No que concerne às Áreas de Preservação Permanente - APPs, alguns pontos também merecem consideração: a proposta muda o texto original “ao longo dos rios ou de qualquer curso d’água desde o seu nível mais alto em faixa marginal cuja largura mínima seja (Art. 2º, item a) para as faixas marginais de qualquer curso d’água natural, desde a borda do leito menor, em largura mínima de”. Existem rios na Amazônia, cuja largura no nível mais baixo é de 100m, mas que na cheia se derrama por vários quilômetros de largura e que pelo novo texto não poderia ser considerada APP. Outro ponto que considero merecedor de crítica é a proposta de “15 (quinze) metros, para os cursos d’água de menos de 5 (cinco) metros de largura (Art. 3º, item I, alínea a)”. Esses 15 metros são suficientes para cursos com menos de 5m? Acredito que abaixo de 5 ou de 10m de largura a faixa de 30m do código atual ainda é pequena para “segurar” eficientemente fluxo de sedimentos da erosão superficial. Permitir plantio em APP é descaracterizá-la em seu conceito – preservação.

IHU On-Line - Há casos de exploração de minérios na floresta amazônica? Quais os impactos da mineração para as áreas florestais?

Fernando Jardim - Há vários: Albras/Alunorte (Rio Trombetas); Vale do Rio Doce (Carajás e outros), para citar alguns. As jazidas de minérios na Amazônia sempre estão sob a floresta. Portanto, para explorá-las é necessário remover a cobertura florestal, o que inevitavelmente causa grande impacto, tanto na flora como na fauna. A reparação desse impacto tem sido feita com relativo sucesso, conforme expressam os relatórios dessas empresas. Como já mencionei antes, a floresta é “dura na queda” e pode se recuperar desses impactos, desde que lhe seja dado tempo.

IHU On-Line - Por que não há uma cultura de preservação das florestas?
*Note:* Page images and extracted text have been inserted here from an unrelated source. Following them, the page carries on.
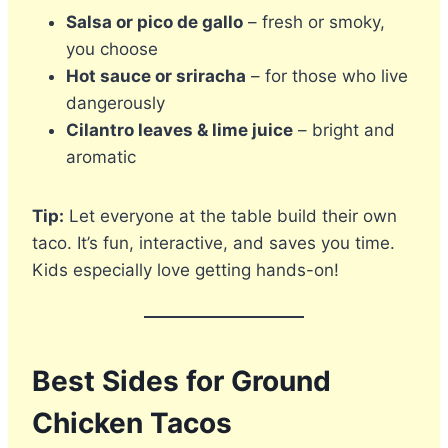
Salsa or pico de gallo
– fresh or smoky,
you choose
Hot sauce or sriracha
– for those who live
dangerously
Cilantro leaves & lime juice
– bright and
aromatic
Tip:
Let everyone at the table build their own
taco. It’s fun, interactive, and saves you time.
Kids especially love getting hands-on!
Best Sides for Ground
Chicken Tacos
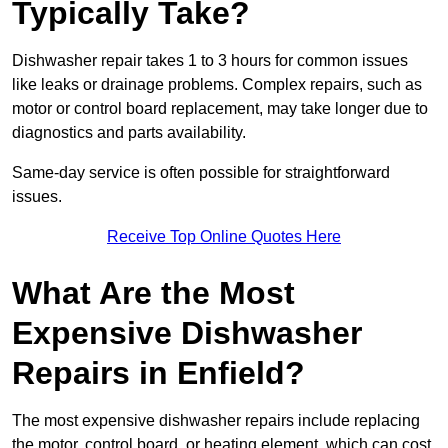
Typically Take?
Dishwasher repair takes 1 to 3 hours for common issues
like leaks or drainage problems. Complex repairs, such as
motor or control board replacement, may take longer due to
diagnostics and parts availability.
Same-day service is often possible for straightforward
issues.
Receive Top Online Quotes Here
What Are the Most
Expensive Dishwasher
Repairs in Enfield?
The most expensive dishwasher repairs include replacing
the motor, control board, or heating element, which can cost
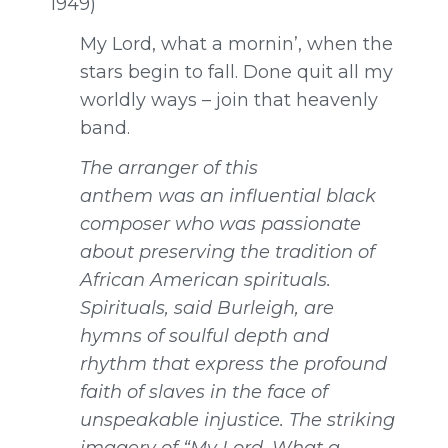
1949)
My Lord, what a mornin’, when the
stars begin to fall. Done quit all my
worldly ways – join that heavenly
band.
The arranger of this
anthem was an influential black
composer who was passionate
about preserving the tradition of
African American spirituals.
Spirituals, said Burleigh, are
hymns of soulful depth and
rhythm that express the profound
faith of slaves in the face of
unspeakable injustice. The striking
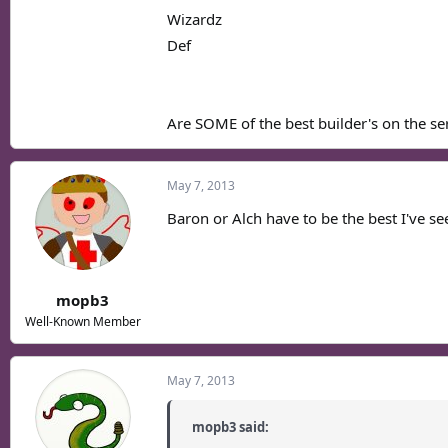
Wizardz
Def
Are SOME of the best builder's on the serv
May 7, 2013
Baron or Alch have to be the best I've se
mopb3
Well-Known Member
May 7, 2013
mopb3 said:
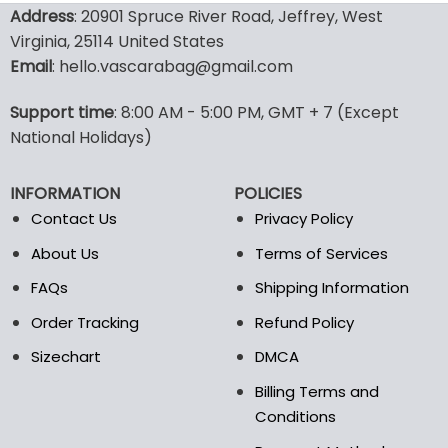
product
product
Address
: 20901 Spruce River Road, Jeffrey, West
has
has
Virginia, 25114 United States
multiple
multiple
Email
: hello.vascarabag@gmail.com
variants.
variants.
The
The
options
options
Support time
: 8:00 AM - 5:00 PM, GMT + 7 (Except
may
may
National Holidays)
be
be
chosen
chosen
INFORMATION
POLICIES
on
on
the
the
Contact Us
Privacy Policy
product
product
About Us
Terms of Services
page
page
FAQs
Shipping Information
Order Tracking
Refund Policy
Sizechart
DMCA
Billing Terms and
Conditions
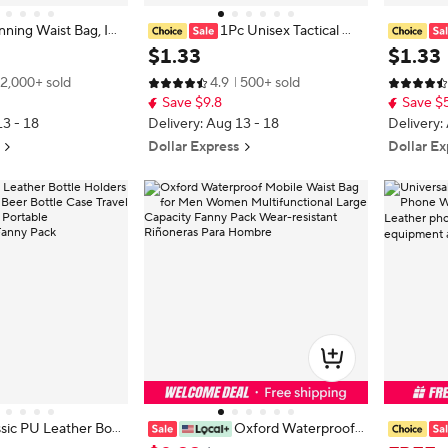
ning Waist Bag, Inv
1Pc Unisex Tactical Wa
aist Bag, Passport, M
ist Bag - Heavy-Duty Multi-Functi
ag Holog
$
1
.
33
$
1
.
33
 Hidden Safe Wallet,
onal Belt Bag with Adjustable Stra
er Cute W
2,000+ sold
4.9
500+ sold
ey Bag
p, Secure Zipper Closure, Lightwei
y Travel F
Save $9.8
Save $
ght
ter
13 - 18
Delivery: Aug 13 - 18
Delivery:
Dollar Express
Dollar Ex
sic PU Leather Bott
Oxford Waterproof
t Waist Bag Beer Bot
Mobile Waist Bag for Men Women
Bag, Mob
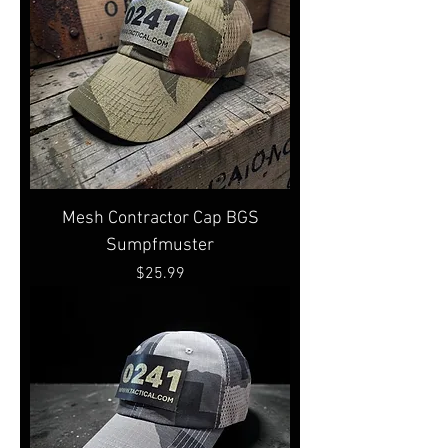
Mesh Contractor Cap BGS
Sumpfmuster
Price
$25.99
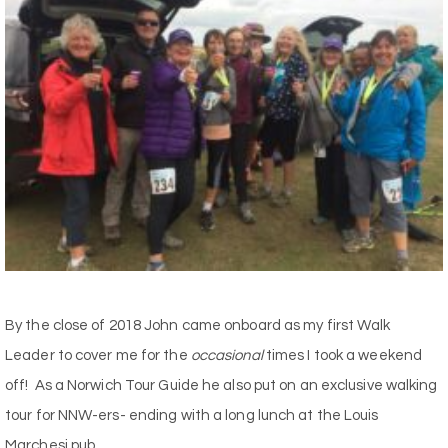
By the close of 2018 John came onboard as my first Walk
Leader to cover me for the
occasional
times I took a weekend
off! As a Norwich Tour Guide he also put on an exclusive walking
tour for NNW-ers- ending with a long lunch at the Louis
Marchesi pub.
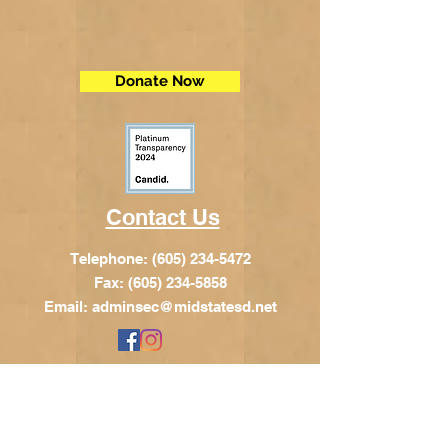
Donate Now
Contact Us
Telephone:
(605) 234-5472
Fax: (605) 234-5858
Email:
adminsec@midstatesd.net
© Copyright 2017 by Dakota Indian
Foundation
Address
Fernando Jardim - Penso que é simplesmente por causa da abundância de recursos. Como dizia o professor Francisco Uchoa Guerra, da UFRA: “Com tanta Ceiba pentandra não faz mal que suma uma”. Esse é um pensamento normal, principalmente no amazônida, mas também naqueles que aqui chegam para atuar na região. Quem viaja de avião entre Belém e Manaus, por exemplo, custa a acreditar que esse mar verde visto da janela pode acabar. Embora sejam recursos naturais renováveis, poderão ser esgotados se não forem manejados com cuidado.

IHU On-Line - Qual a importância de conservar as florestas?

Fernando Jardim - A conservação das florestas é imperiosa, pelas diversas razões já mencionadas anteriormente. Além dos produtos físicos expressos em termos de biodiversidade – produtos madeireiros e não madeireiros –, as florestas são fornecedoras de inúmeros serviços ambientais indispensáveis à vida das pessoas, com destaque para regulação do clima, do ciclo hidrológico das chuvas, filtragem do ar, entre outros. A manutenção dessas funções está implícita no conceito de conservação.